Alnylam to pay $75M to settle legal squabble over Tekmira's RNAi delivery tech
The legal squabble between Tekmira Pharmaceuticals and Alnylam ($ALNY) over rights to the RNAi delivery technology Alnylam uses has been called off at the 11th hour. Alnylam is handing over $65 million in cash along with a potential $10 million near-term payout to resolve the showdown over the IP related to lipid nanoparticle technology.
That's nowhere close to the $1 billion Canada's Tekmira ($TKMR) had sought, claiming that Alnylam had violated patent and licensing agreements securing the LNP tech, which is used for ALN-TTR02, Alnylam's star RNAi therapeutic in development for the treatment of TTR-mediated amyloidosis. But the settlement gives Tekmira a substantial financial shot in the arm as it pursues its own development plans. Tekmira's lead oncology product, TKM-PLK1, will enter a Phase II trial in 2013 and the biotech recently landed a $120 million commitment from the Department of Defense to develop an ebola vaccine.
Tekmira shares soared 35% in early trading today as news of the settlement spread.
Alnylam, meanwhile, clears the air over the delivery technology, a big topic in RNAi circles, where doubts about delivery have plagued the whole field. Alnylam won over a group of analysts with positive early-stage results for ALN-TTR02 earlier this year, which some see as a potential blockbuster in the making.

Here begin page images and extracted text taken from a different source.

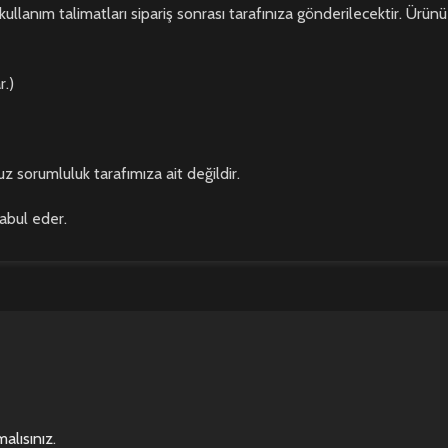
kullanım talimatları sipariş sonrası tarafınıza gönderilecektir. Ürünü
r.)
z sorumluluk tarafımıza ait değildir.
kabul eder.
alısınız
.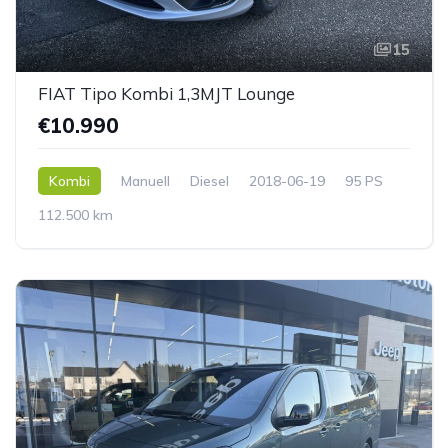
15
FIAT Tipo Kombi 1,3MJT Lounge
€10.990
Kombi
Manuell
Diesel
2018-06-19
95 PS
112.500 km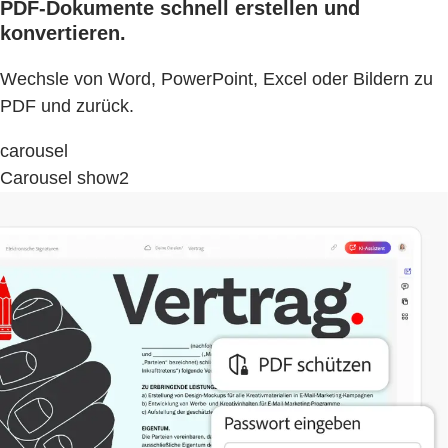
PDF-Dokumente schnell erstellen und
konvertieren.
Wechsle von Word, PowerPoint, Excel oder Bildern zu
PDF und zurück.
carousel
Carousel show2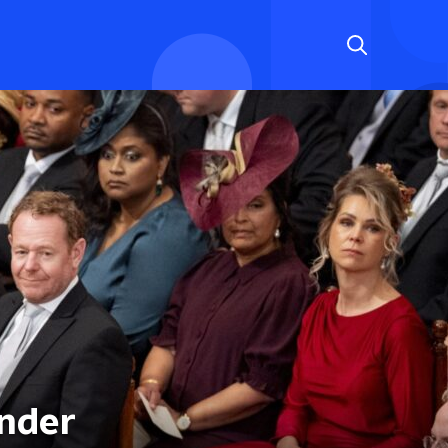
onder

"The settlement and restructuring announced yesterday gives us, and the entire RNAi field, clarity around the intellectual property that protects our lipid nanoparticle technology," said Tekmira CEO Dr. Mark J. Murray. "Building upon our strong balance sheet and accomplishments to date, we are confident that we can continue to create significant, sustainable value for our shareholders. With our cash runway now extending into 2015, we are excited about our plans to aggressively advance multiple products into human clinical trials."
"With this restructuring of our Tekmira relationship, we are gaining independence in our LNP manufacturing and decreasing the milestone and royalty burdens on several of our LNP-based products," said Alnylam COO Barry Greene in a statement. "Further, the companies have created clarity around the overall patent estate for LNP-based products, while ensuring Alnylam's full access to use this technology for our products in the future."